Since its inception, NHI has represented environmental interests in multiple forums to protect and restore the living elements of the San Francisco Bay Delta water system. The delta formed by the confluence of the two great river systems of California’s Central Valley – the Sacramento and the San Joaquin – is one of the defining environmental assets of the San Francisco Bay Area and of the nation. Through this labyrinth of diked channels pass all of the salmon runs that spawn in the headwaters as well as a considerable assemblage of native fishes and invertebrates.
The delta is also the hub of the world’s largest water delivery system. Water from the eleven regulated tributaries of the Central Valley flows into the delta and back out through the world's largest water export pumps, capable of diverting 15,000 cubic feet per second, which is equivalent to the flow of a large river. These pumps are connected via canals to 16 million urban water users in Southern California and to a $14 billion per-year irrigated agriculture industry in the Central Valley, the most productive farmland in the world.
However, these massive alterations have scrambled the hydrodynamics in the delta. The system has also been tragically compromised over the past century and a half by progressive land transformations. Altogether, over ninety-five percent of its tidal wetlands have been diked, filled, and converted into farmland.
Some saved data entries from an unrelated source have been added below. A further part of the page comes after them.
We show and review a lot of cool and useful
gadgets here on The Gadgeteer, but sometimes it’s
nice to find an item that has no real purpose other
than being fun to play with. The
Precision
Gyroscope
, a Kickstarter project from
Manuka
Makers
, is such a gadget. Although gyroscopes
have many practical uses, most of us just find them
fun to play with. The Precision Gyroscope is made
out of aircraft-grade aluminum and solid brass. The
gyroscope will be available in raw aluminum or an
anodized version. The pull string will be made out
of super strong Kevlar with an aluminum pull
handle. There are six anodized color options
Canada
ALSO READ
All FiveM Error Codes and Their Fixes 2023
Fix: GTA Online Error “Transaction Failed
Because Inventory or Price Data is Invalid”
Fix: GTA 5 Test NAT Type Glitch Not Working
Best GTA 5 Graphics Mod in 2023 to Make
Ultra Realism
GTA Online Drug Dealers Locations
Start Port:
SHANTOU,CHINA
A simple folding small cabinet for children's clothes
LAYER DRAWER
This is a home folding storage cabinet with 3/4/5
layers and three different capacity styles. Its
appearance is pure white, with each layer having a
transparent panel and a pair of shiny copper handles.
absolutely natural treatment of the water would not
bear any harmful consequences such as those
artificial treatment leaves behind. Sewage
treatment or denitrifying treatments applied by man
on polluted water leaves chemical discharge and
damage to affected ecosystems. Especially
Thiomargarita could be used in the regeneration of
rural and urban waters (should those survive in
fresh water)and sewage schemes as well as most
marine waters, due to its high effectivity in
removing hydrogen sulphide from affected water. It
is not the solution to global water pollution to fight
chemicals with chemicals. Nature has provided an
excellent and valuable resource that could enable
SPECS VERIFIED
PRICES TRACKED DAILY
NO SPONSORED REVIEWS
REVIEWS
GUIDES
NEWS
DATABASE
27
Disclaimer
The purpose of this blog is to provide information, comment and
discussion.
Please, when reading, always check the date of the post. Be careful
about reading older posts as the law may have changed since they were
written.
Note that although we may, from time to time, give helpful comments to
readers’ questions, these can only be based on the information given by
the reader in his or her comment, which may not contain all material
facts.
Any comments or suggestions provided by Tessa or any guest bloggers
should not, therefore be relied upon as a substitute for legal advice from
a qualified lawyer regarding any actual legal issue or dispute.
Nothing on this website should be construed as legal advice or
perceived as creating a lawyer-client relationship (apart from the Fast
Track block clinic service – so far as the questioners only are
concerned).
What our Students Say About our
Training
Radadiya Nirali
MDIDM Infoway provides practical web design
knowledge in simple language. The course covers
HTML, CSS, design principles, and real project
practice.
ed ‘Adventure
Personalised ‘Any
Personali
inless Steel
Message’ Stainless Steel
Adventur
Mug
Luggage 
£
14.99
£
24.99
NHI has worked on many fronts to sustain the delta as a living system, including:
- Acted as a leading environmental advocate through eight years of administrative trials leading to the current water quality control plan that limits water exports from the delta to protect its fish and wildlife;
- Successfully petitioned for listing of endangered fish species under the Endangered Species Act;
- Negotiated the “delta accords” that produced the CalFed Bay Delta Program;
- Staffed and infused the CalFed program with some of its core concepts including the Environmental Water Account, conjunctive management of surface and groundwater, and restoration as a way to reduce seismic risk, through the promulgation of the Environmentally Optimal Alternative: A Response to the CalFed Bay Delta Program;
- Negotiated the Vernalis Adaptive Management Program, a water quality compliance alternative for that part of the system, with the San Joaquin water districts, the U.S, Bureau of Reclamation, and other federal and state agencies; and
- As a member of the BDCP Steering Committee, NHI is actively negotiating a Habitat Conservation Plan and Natural Communities Conservation Plan for the Bay Delta with water exporters and the fish and wildlife agencies.